WORK INSTRUCTIONS: In the copy, include every record below exactly as it appears, but no pictures.

RECORDS TO USE:
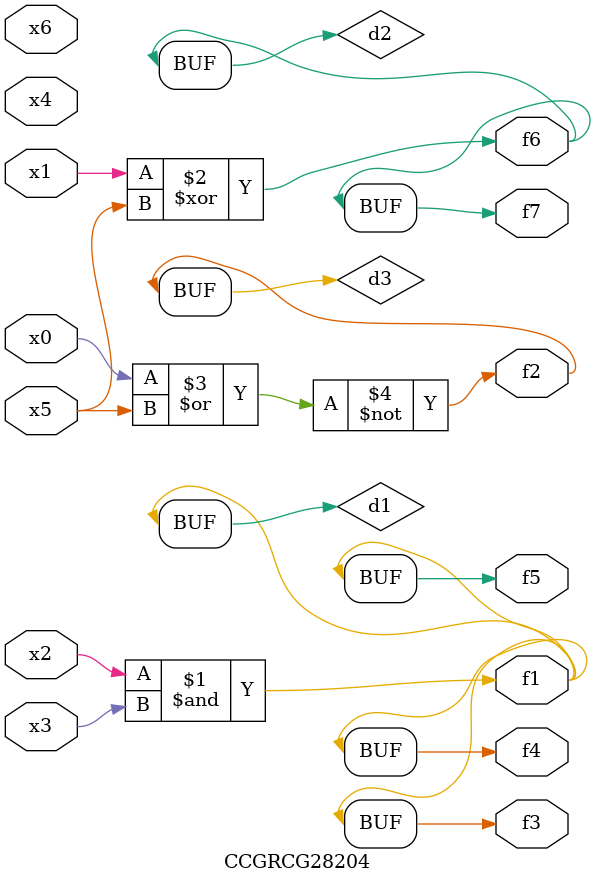
<source format=v>
module CCGRCG28204(
	input x0, x1, x2, x3, x4, x5, x6,
	output f1, f2, f3, f4, f5, f6, f7
);

	wire d1, d2, d3;

	and (d1, x2, x3);
	xor (d2, x1, x5);
	nor (d3, x0, x5);
	assign f1 = d1;
	assign f2 = d3;
	assign f3 = d1;
	assign f4 = d1;
	assign f5 = d1;
	assign f6 = d2;
	assign f7 = d2;
endmodule

</source>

TASK RESULT:
<source format=v>
module CCGRCG28204(
	input x0, x1, x2, x3, x4, x5, x6,
	output f1, f2, f3, f4, f5, f6, f7
);

	wire d1, d2, d3;

	and (d1, x2, x3);
	xor (d2, x1, x5);
	nor (d3, x0, x5);
	assign f1 = d1;
	assign f2 = d3;
	assign f3 = d1;
	assign f4 = d1;
	assign f5 = d1;
	assign f6 = d2;
	assign f7 = d2;
endmodule

</source>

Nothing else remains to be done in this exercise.